11e avril 1773, à Ferney
Je m’imagine que mon héros fait ses Pâques à Versailles, et que j’aurai tout le temps de disposer mon squelette à me rendre à ses ordres.
Vôtre Lazare ressuscité ne manquera pas de venir au rendez vous le plus secrettement que faire se poura dès que vous lui aurez marqué le jour où il devra partir, après quoi, il retournera bien vite dans son hermitage.

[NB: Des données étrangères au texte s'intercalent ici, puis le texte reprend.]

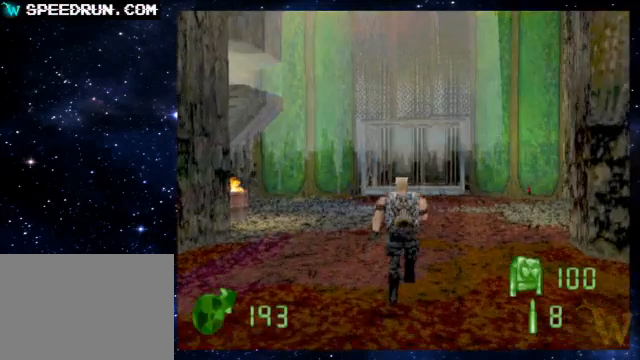
{"buttons": [], "left_stick": "center", "events": [[100, "left_stick", "up-left"], [450, "left_stick", "center"], [500, "R2", "up"]]}
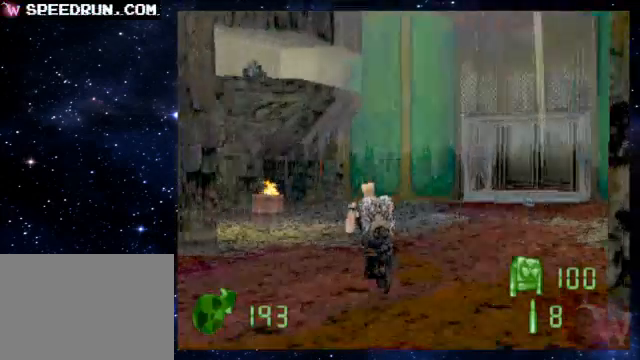
{"buttons": [], "left_stick": "center", "events": []}
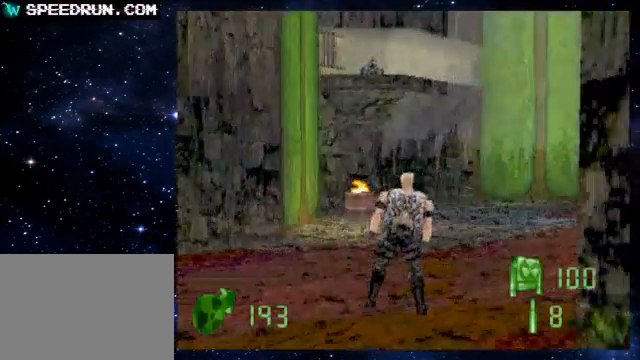
{"buttons": ["R2"], "left_stick": "down", "events": [[50, "R2", "down"], [250, "left_stick", "down-left"], [350, "left_stick", "down"]]}
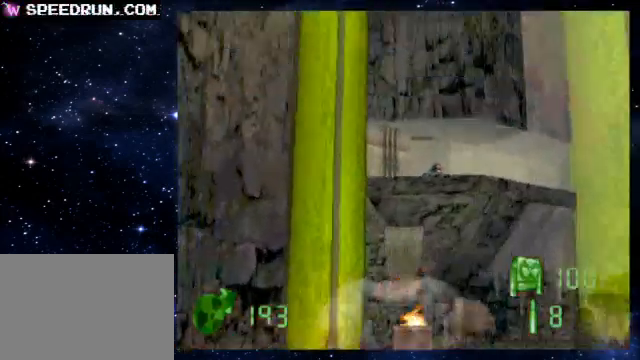
{"buttons": ["R2"], "left_stick": "up", "events": [[50, "left_stick", "center"], [450, "left_stick", "up"]]}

On doit jouer incessamment les loix de Minos à Lyon, et l’on fait pour celà de grands préparatifs. C’est précisément de quoi je ne veux pas être témoin. Comme vous êtes l’unique objet de mon voiage je ne veux pas qu’aucune idée étrangère se mêle à mon idée dominante. Je compte d’ailleurs beaucoup plus sur les acteurs de Bordeaux que sur ceux de Lyon. Belmont fera ses efforts pour faire réussir une pièce que vous protègez, qui vous est dédiée, et qui vous apartient.
A l’égard de Paris, je pense qu’il ne faut pas se presser, et que vous pouriez attendre le voiage de Fontainebleau. Il n’est pas impossible que dans ce temps là vous n’aiez quelques bons acteurs. Il y en a un qui était à Lyon, et que j’envoie malheureusement à Petersbourg. Je m’en repents du fond de mon cœur. Je crois qu’il serait devenu excellent à Paris.

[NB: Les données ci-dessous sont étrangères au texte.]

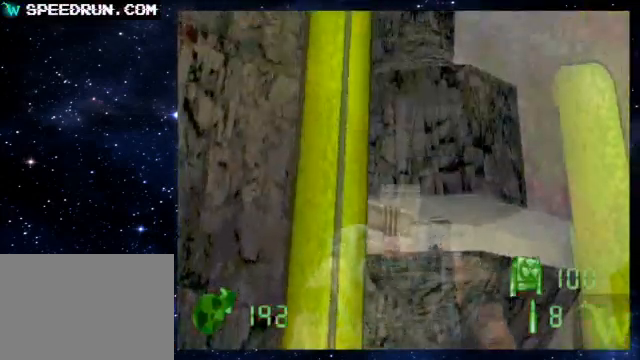
{"buttons": ["R2"], "left_stick": "center", "events": [[150, "left_stick", "center"]]}
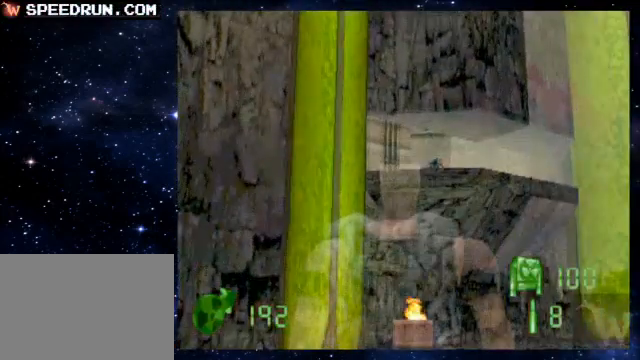
{"buttons": [], "left_stick": "right", "events": [[450, "R2", "up"], [450, "left_stick", "right"]]}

La pièce, d’ailleurs, était fort mal arrangée par Le Kain, et les rôles ridiculement donnés. Monseigneur me permettra d’arranger tout celà différemment selon son bon plaisir.
Il pleut de mauvais vers à Turin; c’est tout comme chez vous, et vous rembourserez plus d’un sonnet quand vous viendrez dans ce païs là. La troupe de l’Impératrice Reine est revenue de Naples et de Venise où elle a beaucoup réussi. C’est la première fois qu’on a vu des acteurs français au fond de l’Italie. Vous pouriez bien trouver parmi ces Comédiens quelqu’un qui vous convînt.
Je m’aperçois que je ne vous parle que de théâtre, mais vous êtes premier gentilhomme de la chambre, et les plaisirs de l’esprit sont faits pour vous être aussi chers que les autres.
Vous ne m’avez point mandé si l’on pouvait vous envoier de gros paquets du côté de la Suisse. Je crains toujours de commettre quelque indiscrétion; mon ombre me fait peur. C’est apparament depuis que j’ai été sur le point de n’être plus qu’une ombre.
Jouïssez, Monseigneur, de vôtre belle santé. Il n’y a de jeunes que ceux qui se portent bien. Daignez continuer à me faire oublier par vos bontés toutes les misères de ma décrépitude, et agréez toujours mon très tendre respect.
PS. Mr De Sartine m’a écrit qu’il ne doutait pas de la prévarication de Valade, qu’il aurait tout saisi si tout n’avait pas été vendu, et qu’il me priait de ne pas éxiger de lui qu’il poussât plus loin cette affaire. Je vous rends compte de tout comme à mon médecin.
A propos, je vous crois réellement le meilleur médecin du monde car par vôtre attention et vôtre régime vous avez fortifié vôtre santé et prolongé vos plaisirs. Boeherave avec tous ses livres, et un tempérament de fer n’a pas sçu arriver à soixante et dix ans faits. Vivez cent ans et moquez vous intérieurement des médecins, ainsi que du reste du monde.